+++ INFORMATION SHOWN +++

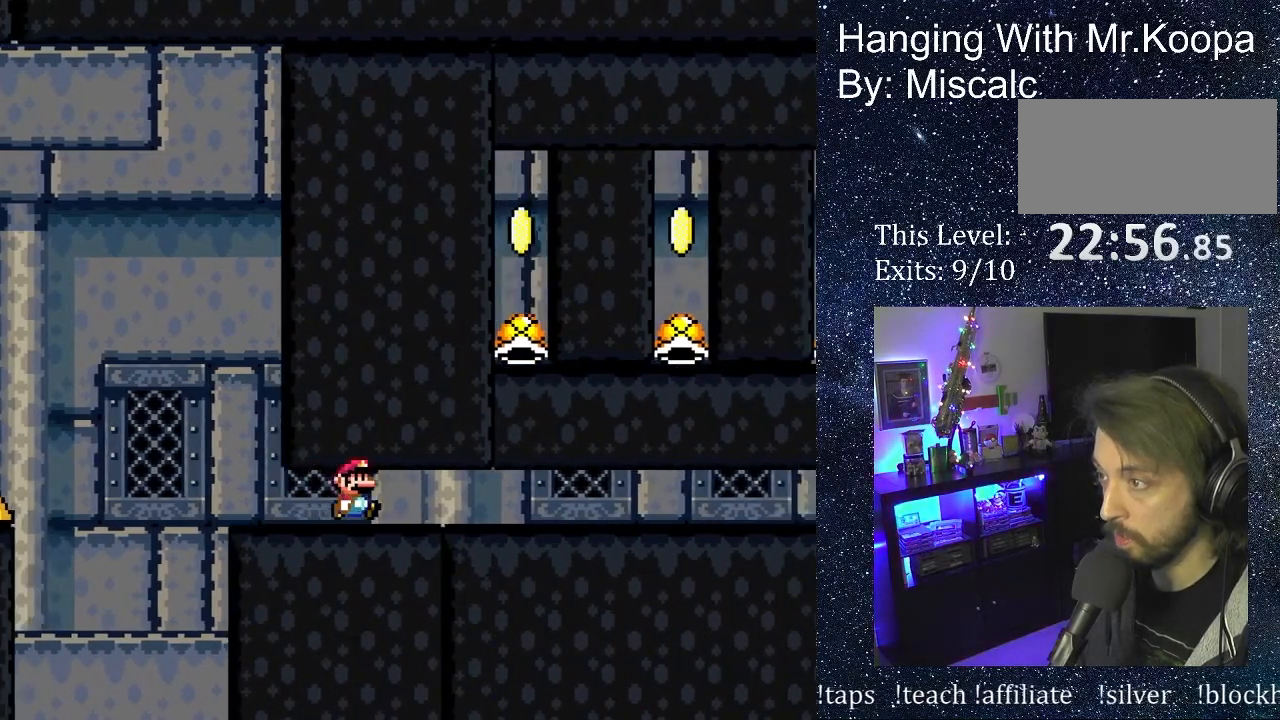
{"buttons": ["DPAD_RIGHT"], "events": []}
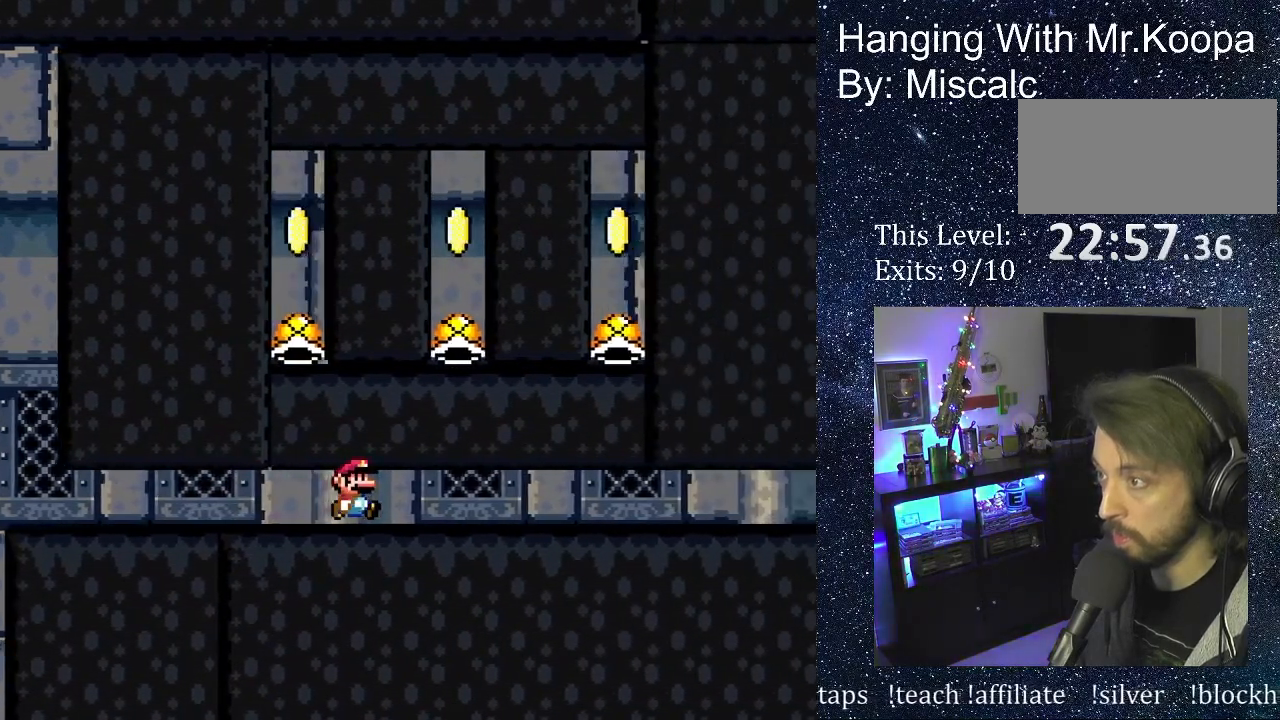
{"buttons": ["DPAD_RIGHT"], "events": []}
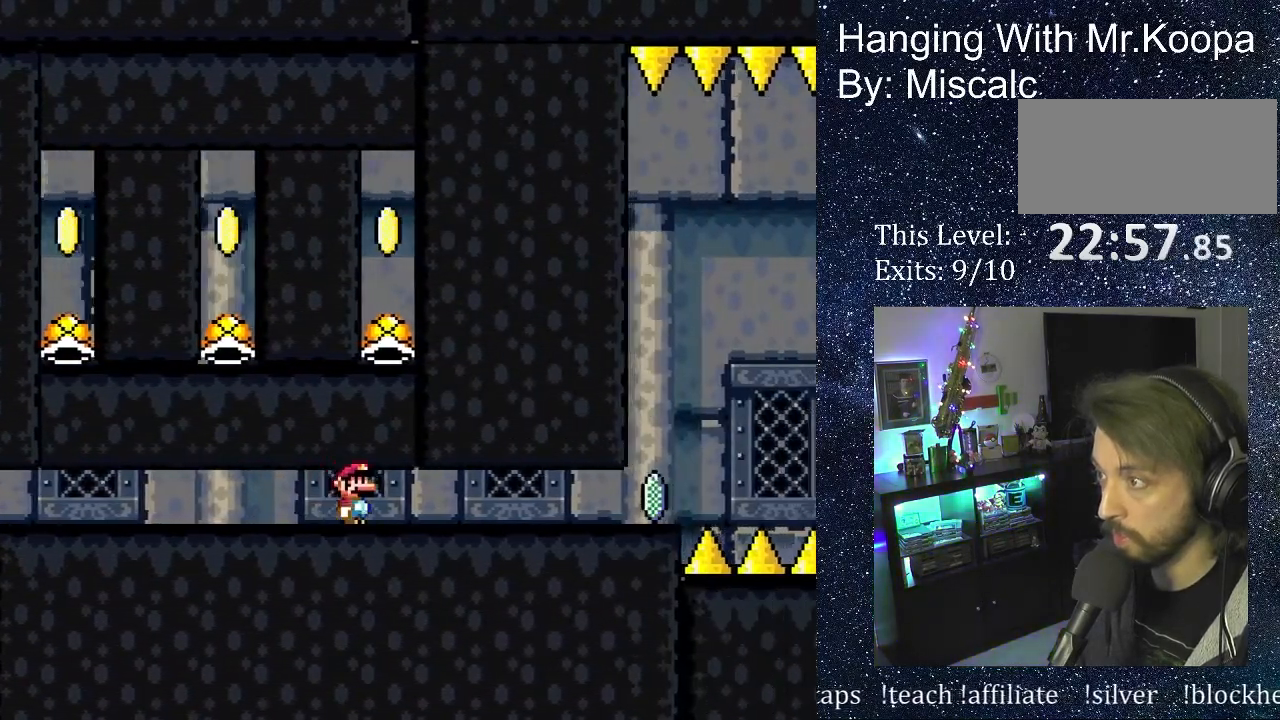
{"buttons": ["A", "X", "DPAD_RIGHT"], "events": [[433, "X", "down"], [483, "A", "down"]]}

+++

Transcribe the listing exactly. Its images are to be omitted.

{"buttons": ["DPAD_RIGHT"], "events": []}
{"buttons": ["DPAD_RIGHT"], "events": []}
{"buttons": ["A", "X", "DPAD_RIGHT"], "events": [[433, "X", "down"], [483, "A", "down"]]}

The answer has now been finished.